7/10
Thoroughly enjoyable and witty caper.
5 July 2006
Warning: Spoilers
Maybe not the great train robbery but a pretty good one.

Michael Crighton is not an artist but he's a fine storyteller. Often his films are better than his novels. But everything comes together in this one -- script, score, direction, photography, and performances. How does someone like Leslie Anne Down come to look so droopy-eyed and lovely? And how come Sean Connery looks so good and so sexy as he ages? (A criminal act, if you ask me.) Donald Southerland is the epitome of an 1855 criminal rogue. Goldsmith's score is lively and reminiscent of Prokoviev's Lieutenant Kije.

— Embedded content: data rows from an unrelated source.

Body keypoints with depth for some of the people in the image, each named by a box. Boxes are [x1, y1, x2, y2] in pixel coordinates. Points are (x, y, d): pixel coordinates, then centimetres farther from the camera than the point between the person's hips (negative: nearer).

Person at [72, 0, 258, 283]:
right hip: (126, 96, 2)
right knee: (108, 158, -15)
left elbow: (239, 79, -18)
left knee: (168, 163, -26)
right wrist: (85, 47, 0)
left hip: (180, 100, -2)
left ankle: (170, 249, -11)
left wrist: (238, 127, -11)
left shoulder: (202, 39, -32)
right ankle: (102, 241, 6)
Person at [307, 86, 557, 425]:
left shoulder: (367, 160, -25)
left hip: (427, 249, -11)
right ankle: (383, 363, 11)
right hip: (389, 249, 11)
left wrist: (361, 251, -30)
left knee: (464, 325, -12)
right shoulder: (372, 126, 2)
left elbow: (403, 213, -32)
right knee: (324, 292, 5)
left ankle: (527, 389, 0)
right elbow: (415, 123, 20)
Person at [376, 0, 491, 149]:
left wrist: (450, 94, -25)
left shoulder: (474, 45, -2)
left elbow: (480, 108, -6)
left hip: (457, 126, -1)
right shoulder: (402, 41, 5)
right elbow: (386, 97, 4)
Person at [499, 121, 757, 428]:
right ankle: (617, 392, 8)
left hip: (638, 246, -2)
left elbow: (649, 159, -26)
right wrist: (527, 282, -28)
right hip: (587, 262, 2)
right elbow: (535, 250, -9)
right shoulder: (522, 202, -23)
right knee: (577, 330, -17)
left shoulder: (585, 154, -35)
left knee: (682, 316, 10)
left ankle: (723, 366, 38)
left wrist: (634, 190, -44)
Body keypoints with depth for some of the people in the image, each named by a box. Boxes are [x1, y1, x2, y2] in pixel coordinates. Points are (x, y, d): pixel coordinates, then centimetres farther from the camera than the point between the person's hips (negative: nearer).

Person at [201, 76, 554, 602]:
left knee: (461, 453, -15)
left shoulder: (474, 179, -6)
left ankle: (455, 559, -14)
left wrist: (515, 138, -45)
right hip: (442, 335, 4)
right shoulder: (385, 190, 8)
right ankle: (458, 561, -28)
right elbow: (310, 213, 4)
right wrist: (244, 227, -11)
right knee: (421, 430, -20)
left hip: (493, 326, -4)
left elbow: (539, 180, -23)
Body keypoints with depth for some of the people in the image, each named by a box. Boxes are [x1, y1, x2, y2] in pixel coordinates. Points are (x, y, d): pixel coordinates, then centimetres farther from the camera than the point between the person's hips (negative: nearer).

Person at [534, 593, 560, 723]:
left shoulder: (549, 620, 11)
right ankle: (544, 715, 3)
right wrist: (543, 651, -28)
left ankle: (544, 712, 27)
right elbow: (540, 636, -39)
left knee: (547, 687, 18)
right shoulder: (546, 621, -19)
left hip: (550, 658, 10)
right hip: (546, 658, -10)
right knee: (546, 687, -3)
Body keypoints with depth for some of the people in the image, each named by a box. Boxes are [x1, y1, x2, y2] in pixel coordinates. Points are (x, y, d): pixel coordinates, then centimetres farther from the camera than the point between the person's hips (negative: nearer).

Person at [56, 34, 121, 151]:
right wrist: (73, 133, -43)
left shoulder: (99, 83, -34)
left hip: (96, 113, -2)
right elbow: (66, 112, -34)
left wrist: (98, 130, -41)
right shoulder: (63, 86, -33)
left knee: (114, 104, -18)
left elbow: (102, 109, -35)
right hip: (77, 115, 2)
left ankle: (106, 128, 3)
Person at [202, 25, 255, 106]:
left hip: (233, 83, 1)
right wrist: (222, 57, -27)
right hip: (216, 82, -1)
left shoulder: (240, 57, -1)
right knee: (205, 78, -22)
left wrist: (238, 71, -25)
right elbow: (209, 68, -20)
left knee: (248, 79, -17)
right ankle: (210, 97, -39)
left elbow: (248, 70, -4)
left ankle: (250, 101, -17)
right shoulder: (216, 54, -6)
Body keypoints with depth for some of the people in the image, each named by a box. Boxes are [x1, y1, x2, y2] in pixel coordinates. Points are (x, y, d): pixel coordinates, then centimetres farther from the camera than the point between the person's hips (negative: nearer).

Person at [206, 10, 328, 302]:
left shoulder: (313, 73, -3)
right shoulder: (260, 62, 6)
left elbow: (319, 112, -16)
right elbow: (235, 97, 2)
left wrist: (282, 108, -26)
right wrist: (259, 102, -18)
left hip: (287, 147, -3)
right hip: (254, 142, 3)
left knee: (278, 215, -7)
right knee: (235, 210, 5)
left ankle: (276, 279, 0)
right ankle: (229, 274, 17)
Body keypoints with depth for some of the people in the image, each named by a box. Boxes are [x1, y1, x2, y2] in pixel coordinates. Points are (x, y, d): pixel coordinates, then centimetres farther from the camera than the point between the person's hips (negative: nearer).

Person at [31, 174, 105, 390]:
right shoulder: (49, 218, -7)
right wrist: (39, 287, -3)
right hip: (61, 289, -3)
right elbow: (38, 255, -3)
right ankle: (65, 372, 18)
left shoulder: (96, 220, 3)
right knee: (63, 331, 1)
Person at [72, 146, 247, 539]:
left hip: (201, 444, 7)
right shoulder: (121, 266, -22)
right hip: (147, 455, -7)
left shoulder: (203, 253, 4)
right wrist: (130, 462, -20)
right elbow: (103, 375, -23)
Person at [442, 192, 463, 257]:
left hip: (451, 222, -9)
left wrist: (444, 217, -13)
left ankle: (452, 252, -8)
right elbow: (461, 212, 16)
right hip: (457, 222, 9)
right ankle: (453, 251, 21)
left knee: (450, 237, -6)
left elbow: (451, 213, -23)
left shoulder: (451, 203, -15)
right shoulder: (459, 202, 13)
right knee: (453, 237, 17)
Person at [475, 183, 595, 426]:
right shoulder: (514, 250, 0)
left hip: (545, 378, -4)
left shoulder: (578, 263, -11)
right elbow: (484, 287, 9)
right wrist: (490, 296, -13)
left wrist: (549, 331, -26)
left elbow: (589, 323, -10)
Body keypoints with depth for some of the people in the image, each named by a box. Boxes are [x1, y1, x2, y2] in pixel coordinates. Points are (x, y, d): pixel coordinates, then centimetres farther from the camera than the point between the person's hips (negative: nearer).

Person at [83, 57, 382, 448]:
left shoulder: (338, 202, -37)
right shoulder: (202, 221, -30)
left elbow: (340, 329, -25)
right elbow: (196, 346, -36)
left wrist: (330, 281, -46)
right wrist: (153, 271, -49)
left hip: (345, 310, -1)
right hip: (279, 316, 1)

The whole enterprise is witty, well thought out, and engrossing. There's an excruciating byplay between Connery and the younger wife of an old banker. They are having tea al fresco watching the workmen build an "ancient" water wheel out of old parts. Neither of them cracks a smile as they talk about how the parts are bolted tightly together instead of screwed, how the joints must be tightly fitted ("so rare," remarks the lady), and how America is "a land of many prominent erections." Connery probably has the best lines. One of them is keen. His girl friend, Downe, demands of him, "Do you ever tell the truth?" He smirks slightly and answers, "No." I'm uncertain about whether to explain exactly why this exchange is so funny because I don't want to insult anyone who already knows. But for any kids who may be reading, this exchange of lines constitutes a "logical paradox." If you are asked if you ever tell the truth and you deny it, well then you are lying in your response, which means you must be telling the truth. The answer is both true and false at the same time, as is this sentence, "This statement is false." Sorry, a little tedious, I know, but that's the sort of thing you find in this film.

The script will also give you an entertaining lesson on the life and lingo of early Victorian England. You learn what a "jack" is and what "a ratter" is and what a "crib" is. The moral calculus of the film is a little wedged, what with Connery having strangled to death a shrimpy squealcat who didn't deserve being murdered by any but "The Godfather" standards.

It's not all intrigue and planning though. The climax is filled with rip-roaring action. Crighton has said that when they were shooting the scene in which Connery is crawling along the top of the train, the coat he was holding accidentally was blown out of his hands but the actor stayed in character, turned around and retrieved it.

You won't regret catching this if you can manage it. Kind of a family movie and a nicely rendered one.